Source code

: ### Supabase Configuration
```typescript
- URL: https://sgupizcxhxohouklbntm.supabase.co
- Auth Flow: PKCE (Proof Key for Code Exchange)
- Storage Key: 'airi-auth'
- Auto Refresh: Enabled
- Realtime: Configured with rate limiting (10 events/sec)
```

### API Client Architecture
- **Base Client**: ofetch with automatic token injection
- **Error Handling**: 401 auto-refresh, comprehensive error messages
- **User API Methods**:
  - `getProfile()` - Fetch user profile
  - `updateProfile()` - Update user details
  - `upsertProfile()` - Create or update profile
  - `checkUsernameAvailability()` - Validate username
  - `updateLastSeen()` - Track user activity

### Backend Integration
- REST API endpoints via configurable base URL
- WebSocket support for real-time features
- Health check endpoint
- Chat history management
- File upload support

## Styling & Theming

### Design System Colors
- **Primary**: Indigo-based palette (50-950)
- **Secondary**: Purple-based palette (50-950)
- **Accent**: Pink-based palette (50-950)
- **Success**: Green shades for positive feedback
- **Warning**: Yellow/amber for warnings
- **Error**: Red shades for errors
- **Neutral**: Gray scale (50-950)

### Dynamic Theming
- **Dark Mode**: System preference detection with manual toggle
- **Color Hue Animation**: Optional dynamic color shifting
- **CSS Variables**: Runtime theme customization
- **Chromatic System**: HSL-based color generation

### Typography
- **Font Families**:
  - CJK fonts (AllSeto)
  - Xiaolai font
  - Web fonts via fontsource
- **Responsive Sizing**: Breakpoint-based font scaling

AIM OF THE EXERCISE:
Would you reproduce all of the data exactly, without a single alteration?

EXPECTED ANSWER:
Source code

: ### Supabase Configuration
```typescript
- URL: https://sgupizcxhxohouklbntm.supabase.co
- Auth Flow: PKCE (Proof Key for Code Exchange)
- Storage Key: 'airi-auth'
- Auto Refresh: Enabled
- Realtime: Configured with rate limiting (10 events/sec)
```

### API Client Architecture
- **Base Client**: ofetch with automatic token injection
- **Error Handling**: 401 auto-refresh, comprehensive error messages
- **User API Methods**:
  - `getProfile()` - Fetch user profile
  - `updateProfile()` - Update user details
  - `upsertProfile()` - Create or update profile
  - `checkUsernameAvailability()` - Validate username
  - `updateLastSeen()` - Track user activity

### Backend Integration
- REST API endpoints via configurable base URL
- WebSocket support for real-time features
- Health check endpoint
- Chat history management
- File upload support

## Styling & Theming

### Design System Colors
- **Primary**: Indigo-based palette (50-950)
- **Secondary**: Purple-based palette (50-950)
- **Accent**: Pink-based palette (50-950)
- **Success**: Green shades for positive feedback
- **Warning**: Yellow/amber for warnings
- **Error**: Red shades for errors
- **Neutral**: Gray scale (50-950)

### Dynamic Theming
- **Dark Mode**: System preference detection with manual toggle
- **Color Hue Animation**: Optional dynamic color shifting
- **CSS Variables**: Runtime theme customization
- **Chromatic System**: HSL-based color generation

### Typography
- **Font Families**:
  - CJK fonts (AllSeto)
  - Xiaolai font
  - Web fonts via fontsource
- **Responsive Sizing**: Breakpoint-based font scaling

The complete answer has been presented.